Some companies are seeking help from service providers rather than taking on the task of security compliance in-house. One third of the organizations surveyed by the council are employing professional service firms to "re-align the time spent on demonstrating compliance" and 17% are outsourcing or offshoring security compliance. Not surprisingly, many companies are searching for a payoff from escalating security investments.

Managed Compliance
The rise of managed security services is well-documented, especially in organizations where security isn't a core competency. A case in point: The Screen Actors Guild - Producers Pension and Health Plans (SAGPH) has been using Symantec's managed security service since 2002. SAGPH, which provides health-care and pension services to more than 45,000 members of the Screen Actors Guild and their dependents nationwide, began using the Symantec service to help securely expand its online pension and health-care services.

The Pension Security Act, which protects workers in the event of the collapse of a pension plan, requires that SAGPH expand its online services to include online pension-management tools, real-time updates to information, online reports and online customer support.

"The organization needed to improve the security of its expanding network. But SAGPH has a small IT staff and needed help developing strong security," says Kevin Donnellan, assistant CIO, SAGPH, Burbank, Calif. The organization considered hiring security engineers, but decided that it was too costly, and then opted for a managed service to monitor and manage its firewalls and intrusion-detection systems. "One of the unanticipated benefits is that SAGPH can ensure compliance with regulations, such as HIPAA, related to the protection and security of member health-care and pension information," says Donnellan. With the bolstered security and resulting HIPAA compliance, the organization's executives "can look at ourselves in the mirror and say we did the best we could with the resources we had," says Donnellan. "Yes, things could still go wrong. But at least we can go back and say we employed this large business partner that does this for a living."

Using Symantec's managed security services and software, SAGPH centralized its network security and automated administrative processes to improve efficiency. Another major benefit was cost avoidance. Between 2003–2005, the organization saved $706,000 by avoiding the need to hire security administrators. Another company, Addison Avenue Federal Credit Union, Palo Alto, Calif, has used a managed service from SecureWorks to protect its data since 2003. The service enables the firm to comply with Gramm-Leach-Bliley, which includes security requirements for credit unions as determined by the National Credit Union Administration.

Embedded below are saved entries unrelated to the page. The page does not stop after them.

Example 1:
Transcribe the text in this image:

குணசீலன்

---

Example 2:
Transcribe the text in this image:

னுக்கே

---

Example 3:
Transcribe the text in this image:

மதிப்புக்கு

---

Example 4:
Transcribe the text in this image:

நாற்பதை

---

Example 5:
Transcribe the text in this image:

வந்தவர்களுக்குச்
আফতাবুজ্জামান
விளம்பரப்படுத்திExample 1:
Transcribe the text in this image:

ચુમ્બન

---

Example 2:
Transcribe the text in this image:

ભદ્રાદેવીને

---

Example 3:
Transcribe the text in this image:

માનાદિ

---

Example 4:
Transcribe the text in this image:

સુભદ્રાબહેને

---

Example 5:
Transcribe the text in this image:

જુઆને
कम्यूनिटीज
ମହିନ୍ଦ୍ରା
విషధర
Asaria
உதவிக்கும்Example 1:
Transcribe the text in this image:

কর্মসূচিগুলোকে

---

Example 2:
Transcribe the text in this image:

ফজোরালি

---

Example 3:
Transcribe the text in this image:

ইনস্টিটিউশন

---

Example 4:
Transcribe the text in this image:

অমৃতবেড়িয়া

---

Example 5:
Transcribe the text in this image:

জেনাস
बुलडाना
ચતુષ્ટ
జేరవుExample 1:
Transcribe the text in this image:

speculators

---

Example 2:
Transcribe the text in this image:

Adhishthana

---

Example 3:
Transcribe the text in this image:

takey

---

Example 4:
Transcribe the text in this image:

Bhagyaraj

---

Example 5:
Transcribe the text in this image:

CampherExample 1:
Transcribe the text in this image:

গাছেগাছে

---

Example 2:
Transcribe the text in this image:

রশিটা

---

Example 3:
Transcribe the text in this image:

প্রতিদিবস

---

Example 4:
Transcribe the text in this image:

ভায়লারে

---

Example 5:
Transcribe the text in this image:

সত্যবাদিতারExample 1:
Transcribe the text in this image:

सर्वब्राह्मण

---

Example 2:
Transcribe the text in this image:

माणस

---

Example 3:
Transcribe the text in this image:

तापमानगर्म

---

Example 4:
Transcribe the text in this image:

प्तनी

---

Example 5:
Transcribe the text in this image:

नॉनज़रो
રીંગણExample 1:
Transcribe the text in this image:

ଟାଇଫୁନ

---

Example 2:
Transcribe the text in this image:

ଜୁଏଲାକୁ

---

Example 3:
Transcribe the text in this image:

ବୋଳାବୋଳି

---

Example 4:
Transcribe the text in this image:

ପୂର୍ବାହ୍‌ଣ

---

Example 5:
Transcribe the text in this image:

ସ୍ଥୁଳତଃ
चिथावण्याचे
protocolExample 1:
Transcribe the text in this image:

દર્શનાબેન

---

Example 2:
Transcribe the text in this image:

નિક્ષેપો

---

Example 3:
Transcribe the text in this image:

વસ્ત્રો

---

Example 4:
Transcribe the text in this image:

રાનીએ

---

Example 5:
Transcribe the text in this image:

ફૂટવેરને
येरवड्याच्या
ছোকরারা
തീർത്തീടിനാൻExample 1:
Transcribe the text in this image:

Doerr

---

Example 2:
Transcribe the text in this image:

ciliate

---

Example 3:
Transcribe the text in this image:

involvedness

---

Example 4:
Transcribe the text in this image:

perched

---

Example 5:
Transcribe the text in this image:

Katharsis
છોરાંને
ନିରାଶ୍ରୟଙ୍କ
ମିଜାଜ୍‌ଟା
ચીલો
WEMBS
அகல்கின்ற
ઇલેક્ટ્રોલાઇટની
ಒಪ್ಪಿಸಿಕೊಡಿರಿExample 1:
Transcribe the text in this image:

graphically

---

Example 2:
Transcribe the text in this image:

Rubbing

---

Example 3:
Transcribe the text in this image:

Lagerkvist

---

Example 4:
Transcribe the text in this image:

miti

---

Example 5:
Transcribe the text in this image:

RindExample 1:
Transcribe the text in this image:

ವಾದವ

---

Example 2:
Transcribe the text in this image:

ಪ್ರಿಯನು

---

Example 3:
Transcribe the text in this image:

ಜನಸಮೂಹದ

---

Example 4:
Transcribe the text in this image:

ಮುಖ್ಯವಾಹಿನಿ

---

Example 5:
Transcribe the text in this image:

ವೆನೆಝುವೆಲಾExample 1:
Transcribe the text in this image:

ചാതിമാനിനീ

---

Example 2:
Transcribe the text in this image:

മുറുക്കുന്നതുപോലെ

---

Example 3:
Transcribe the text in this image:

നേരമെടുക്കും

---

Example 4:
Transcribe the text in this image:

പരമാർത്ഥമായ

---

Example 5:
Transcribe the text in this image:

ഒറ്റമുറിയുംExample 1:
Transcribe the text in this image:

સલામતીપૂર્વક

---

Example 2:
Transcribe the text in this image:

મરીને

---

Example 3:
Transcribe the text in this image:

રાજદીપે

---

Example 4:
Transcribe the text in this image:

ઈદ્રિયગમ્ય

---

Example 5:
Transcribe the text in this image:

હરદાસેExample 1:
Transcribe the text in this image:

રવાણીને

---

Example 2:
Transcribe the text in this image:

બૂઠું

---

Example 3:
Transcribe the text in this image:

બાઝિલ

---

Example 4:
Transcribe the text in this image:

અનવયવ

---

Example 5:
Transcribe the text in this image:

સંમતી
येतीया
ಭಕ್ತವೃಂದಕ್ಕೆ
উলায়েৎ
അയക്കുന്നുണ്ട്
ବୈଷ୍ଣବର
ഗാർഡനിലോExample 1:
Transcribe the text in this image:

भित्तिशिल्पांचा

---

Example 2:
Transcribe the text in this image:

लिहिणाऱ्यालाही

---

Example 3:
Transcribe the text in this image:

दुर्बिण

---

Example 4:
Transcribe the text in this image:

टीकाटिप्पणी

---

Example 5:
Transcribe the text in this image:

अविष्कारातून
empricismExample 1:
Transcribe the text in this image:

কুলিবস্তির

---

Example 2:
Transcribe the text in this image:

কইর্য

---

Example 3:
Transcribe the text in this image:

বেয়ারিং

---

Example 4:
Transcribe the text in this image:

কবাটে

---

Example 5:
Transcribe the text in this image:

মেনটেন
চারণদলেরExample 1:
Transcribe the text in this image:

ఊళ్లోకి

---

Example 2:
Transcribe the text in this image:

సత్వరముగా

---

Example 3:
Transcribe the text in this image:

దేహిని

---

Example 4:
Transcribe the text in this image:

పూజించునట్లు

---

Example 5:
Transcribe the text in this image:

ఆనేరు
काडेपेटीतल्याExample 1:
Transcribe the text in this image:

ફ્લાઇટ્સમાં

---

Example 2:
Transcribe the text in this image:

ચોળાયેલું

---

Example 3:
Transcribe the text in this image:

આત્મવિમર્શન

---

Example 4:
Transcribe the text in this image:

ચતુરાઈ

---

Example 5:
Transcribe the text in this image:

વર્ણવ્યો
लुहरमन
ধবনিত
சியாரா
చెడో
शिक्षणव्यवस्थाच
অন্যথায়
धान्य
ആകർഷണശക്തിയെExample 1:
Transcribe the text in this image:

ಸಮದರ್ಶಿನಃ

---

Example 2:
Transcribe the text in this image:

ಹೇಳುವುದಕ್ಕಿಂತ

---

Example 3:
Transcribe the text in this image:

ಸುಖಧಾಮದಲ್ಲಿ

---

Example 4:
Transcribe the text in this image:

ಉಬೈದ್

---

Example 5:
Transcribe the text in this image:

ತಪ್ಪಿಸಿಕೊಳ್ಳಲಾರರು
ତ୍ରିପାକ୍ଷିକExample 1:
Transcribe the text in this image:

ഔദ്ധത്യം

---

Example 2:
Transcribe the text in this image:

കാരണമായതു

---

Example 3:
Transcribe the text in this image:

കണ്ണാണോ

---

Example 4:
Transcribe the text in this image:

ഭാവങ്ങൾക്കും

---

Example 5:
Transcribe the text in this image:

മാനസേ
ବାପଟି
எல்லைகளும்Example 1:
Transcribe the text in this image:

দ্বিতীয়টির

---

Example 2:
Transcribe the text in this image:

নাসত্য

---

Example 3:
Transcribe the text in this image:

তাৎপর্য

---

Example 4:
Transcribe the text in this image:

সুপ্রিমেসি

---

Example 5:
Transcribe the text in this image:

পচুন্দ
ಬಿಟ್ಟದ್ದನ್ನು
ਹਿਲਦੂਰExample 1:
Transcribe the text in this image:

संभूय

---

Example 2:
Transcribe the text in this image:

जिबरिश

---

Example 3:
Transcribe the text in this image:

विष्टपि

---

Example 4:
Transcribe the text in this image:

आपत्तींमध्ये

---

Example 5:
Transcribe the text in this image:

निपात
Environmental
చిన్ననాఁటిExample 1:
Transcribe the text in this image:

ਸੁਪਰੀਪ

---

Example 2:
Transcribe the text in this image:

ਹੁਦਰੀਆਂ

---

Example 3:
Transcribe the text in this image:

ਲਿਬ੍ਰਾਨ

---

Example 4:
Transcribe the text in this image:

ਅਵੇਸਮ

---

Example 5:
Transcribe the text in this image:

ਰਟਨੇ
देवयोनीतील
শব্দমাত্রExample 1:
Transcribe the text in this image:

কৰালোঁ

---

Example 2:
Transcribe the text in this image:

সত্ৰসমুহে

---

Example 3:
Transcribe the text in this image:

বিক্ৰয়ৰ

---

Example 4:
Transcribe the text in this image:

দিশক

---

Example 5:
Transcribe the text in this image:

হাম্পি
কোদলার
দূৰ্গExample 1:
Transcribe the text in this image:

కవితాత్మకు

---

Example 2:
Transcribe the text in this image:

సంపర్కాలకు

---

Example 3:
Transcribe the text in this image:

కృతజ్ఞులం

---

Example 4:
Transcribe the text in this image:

"Firms need some [mechanism] for showing that you are assessing any vulnerabilities in your security model that could lead to a breach or compromising member information," says Ken Smith, information security officer, Addison. By monitoring the firm's network perimeter for weaknesses, SecureWorks enables Addison to meet the security requirements.

A Growing Market
"There's increased interest in managed security services because of regulatory compliance," says Allan Carey, program manager, Security Services and Identity Management, IDC, Framingham, Mass. "Organizations are being asked to hold on to network logs, e-mail and other data for specific periods of time depending on the regulation," says Carey. "In addition, they must be able to produce records in a timely fashion if asked by the courts or by their auditors." All this is helping drive demand for managed services, he adds.

For many organizations, it's still very much a manual process to gather data and produce reports to satisfy compliance requirements, according to Carey. Companies are looking to managed security providers for three main reasons: To help automate some of the processes and more efficiently illustrate due diligence; to help proactively identify areas of weakness and remediate prior to an audit; and to be better positioned to conduct incident response and forensic analysis when necessary, he says.